OAKES, Circuit Judge
(concurring):
Probate and domestic relations are matters which have long been recognized as invoking, at least initially, interests which are predominantly of state concern. See In re Broderick’s Will, 88 U.S. (21 Wall.) 503, 22 L.Ed. 599 (1875); Barber v. Barber, 62 U.S. (21 How.) 582, 584, 16 L.Ed. 226 (1858). In this narrow area, of the law, we should be especially careful to avoid unnecessary or untimely interference with the State’s administration of its domestic policies. See Kamhi v. Cohen, 512 F.2d 1051, 1056 (2d Cir. 1975). In my view, with these considerations in mind, we should dismiss this case as one not yet ripe for the assertion of federal jurisdiction.1 The appellants, unlike the petitioner in Sosna v. Iowa, 419 U.S. 393, 95 S.Ct. 553, 42 L.Ed.2d 532 (1975), have never filed a complaint for divorce with the courts of the state whose law they seek to challenge. Until they do so, and the complaint is either summarily rejected by the clerk (as they claim it will be) or is considered by the New York courts,2 the controversy which they seek to litigate in this court has not in my view sufficiently ripened into an active dispute between the parties. If the complaint when filed is administratively rejected without filing by the clerk, we would then have Boddie v. Connecticut, 401 U.S. 371, 91 S.Ct. 780, 28 L.Ed.2d 113 (1971), as ample precedent for federal court intervention. Absent such event, the cause is not ready therefor.
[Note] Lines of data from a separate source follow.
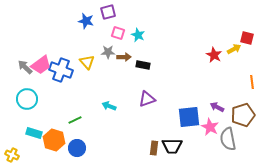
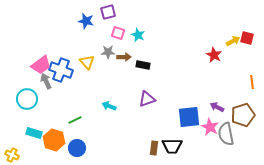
yellow arrow: moved 1 px left, 8 px up
gray arrow: moved 21 px right, 14 px down; rotated 21 degrees clockwise
gray semicircle: moved 2 px left, 5 px up
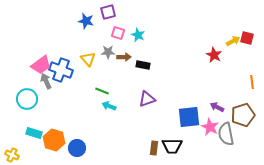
yellow triangle: moved 1 px right, 3 px up
green line: moved 27 px right, 29 px up; rotated 48 degrees clockwise
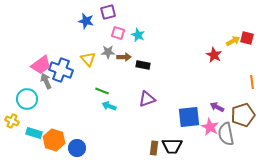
yellow cross: moved 34 px up
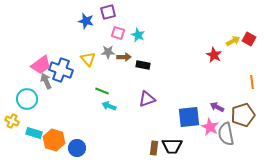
red square: moved 2 px right, 1 px down; rotated 16 degrees clockwise
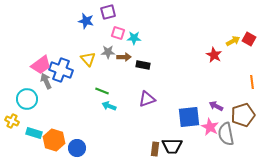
cyan star: moved 4 px left, 3 px down; rotated 24 degrees counterclockwise
purple arrow: moved 1 px left, 1 px up
brown rectangle: moved 1 px right, 1 px down
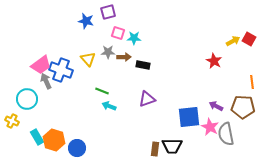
red star: moved 6 px down
brown pentagon: moved 8 px up; rotated 20 degrees clockwise
cyan rectangle: moved 3 px right, 4 px down; rotated 42 degrees clockwise
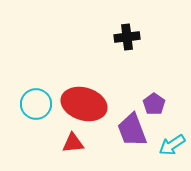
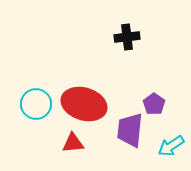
purple trapezoid: moved 2 px left; rotated 27 degrees clockwise
cyan arrow: moved 1 px left, 1 px down
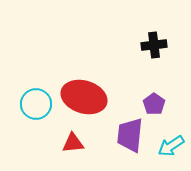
black cross: moved 27 px right, 8 px down
red ellipse: moved 7 px up
purple trapezoid: moved 5 px down
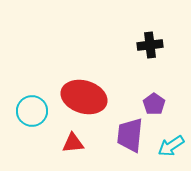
black cross: moved 4 px left
cyan circle: moved 4 px left, 7 px down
I concur in the judgment of dismissal.

. The broader, evidently constitutional, basis of the majority’s opinion is one which, with due respect, I do not join.
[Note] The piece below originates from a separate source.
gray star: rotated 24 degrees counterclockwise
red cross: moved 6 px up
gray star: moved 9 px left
. I realize that under the principles of Younger v. Harris, 401 U.S. 37, 91 S.Ct. 746, 27 L.Ed.2d 669 (1971), and Huffman v. Pursue, Ltd., 420 U.S. 592, 95 S.Ct. 1200, 43 L.Ed.2d 482 (1974), the appellants might be deprived of access to the federal district court if the state court takes jurisdiction and acts on the divorce complaint. See Sosna v. Iowa, 419 U.S. 393, 396 & n.3, 95 S.Ct. 553, 42 L.Ed.2d 532 (1975). See also Tang v. Appellate Division of the New York Supreme Court, First Dept., 487 F.2d 138 (2d Cir. 1973), cert. denied, 416 U.S. 906, 94 S.Ct. 1611, 90 L.Ed.2d 111 (1974). Were we in any area of the law, see Tang v. Appellate Division of the New York Supreme Court, First Dept., supra, 487 F.2d at 143 (Oakes, J., dissenting), other than domestic relations or probate, I would be most reluctant to expose a federal court civil rights plaintiff to such a Draconian requirement as going through what may very well turn out to be a futile, if not a fatal, gesture. But there is some solace even here in that the possibility of appeal to the Supreme Court from the state courts assures that ultimate federal review is available, and, of course, the state courts are bound to apply the United States Constitution as the supreme law of the land.